Sometimes the simplest things in life are the best.
I was reminded of this last night when I was staring at a basket of some big beautiful ripe figs that I had picked in my little garden. I had about 20 figs on hand and knew that if I didn’t do something with them right away I’d risk losing them.
Seeking inspiration, I hunted through some of my favorite cookbooks. I pulled Patricia Wells, Elizabeth David, Jane Grigson, and many others off the shelf. I considered fig clafouti, fig tartlets, grilled figs, figs stewed with rhubarb and even a fig and arugula salad. That being said, I also considered my energy level and realized I was too dang exhausted to tackle any of those recipes. As great as they looked, I decided to really keep it simple and just go with my instincts.
So, rather than gather a ton of ingredients, I simply sliced the stems off of about 15 figs, quartered them and placed them in my favorite Le Creuset Dutch oven. I grabbed a measuring cup and sprinkled 2/3 cup sugar over the quartered figs and simmered over moderate heat.

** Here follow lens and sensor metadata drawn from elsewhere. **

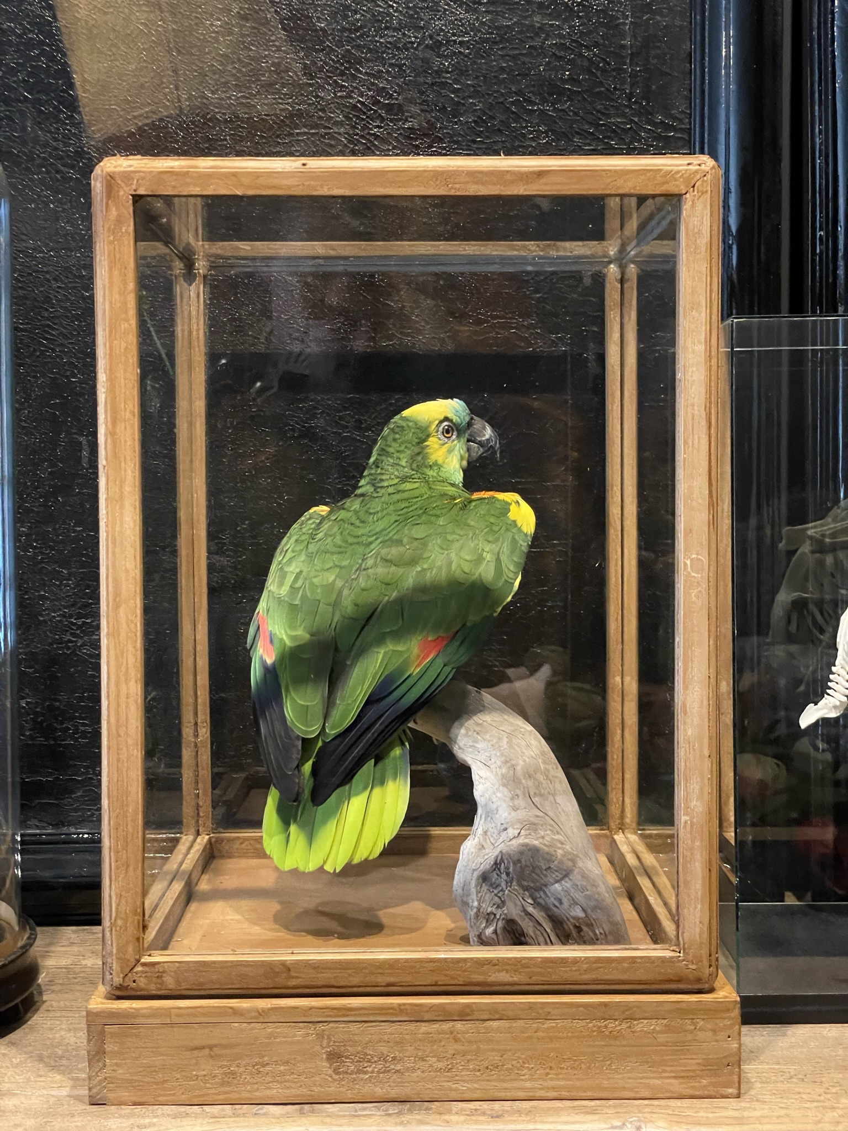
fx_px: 1698
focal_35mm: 52
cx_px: 424
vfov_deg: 36.8
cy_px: 566
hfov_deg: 28.0
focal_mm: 6
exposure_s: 1/33
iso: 1000
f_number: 2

The whole process probably took about 15 to 20 minutes at the most and resulted in a dark and luscious fig jam that surpasses any I’ve bought in the store. When the jam cooled to lukewarm, I grabbed a multigrain cracker and some Cambozola. I then dolloped the warm oozy jam over the cheese and cracker. It was superb and, most likely, very bad for my waistline! (And, yes, it was my dinner!)
My 15 figs yielded a large jar of jam that is now stashed in the fridge. I don’t think it will last very long…
So, if you find yourself with some gorgeous figs, try this super simple fig jam!
Easiest (and Best!) Fig Jam
15 very ripe large figs
2/3 cup sugar
Slice the top stem off the figs and quarter. Put the quartered figs in a large Dutch oven. Sprinkle the sugar over the figs and turn on the stove to moderately high.
Watch the figs, stirring, as they heat up. They will start to soften and release a lot of juice. Stir again and lower the heat to moderate.
Get the mixture bubbling and stir intermittently. Stay close to the range at this point to avoid burning.
The figs will start to break up and the mixture will change color and thicken as the fig pulp breaks down. Keep stirring because the fig skin will resist breaking down.
After a few more minutes of simmering, stirring and mashing, the fig skin will succumb and break down, making the whole mixture turn a darker color, closer to the color of the Fig Newton filling!
At this point, I only simmered and stirred for a minute or two longer. Remove from the heat, let cool slightly and transfer to a jam jar.
Store in fridge and serve with cheese and crackers or on savory paninis.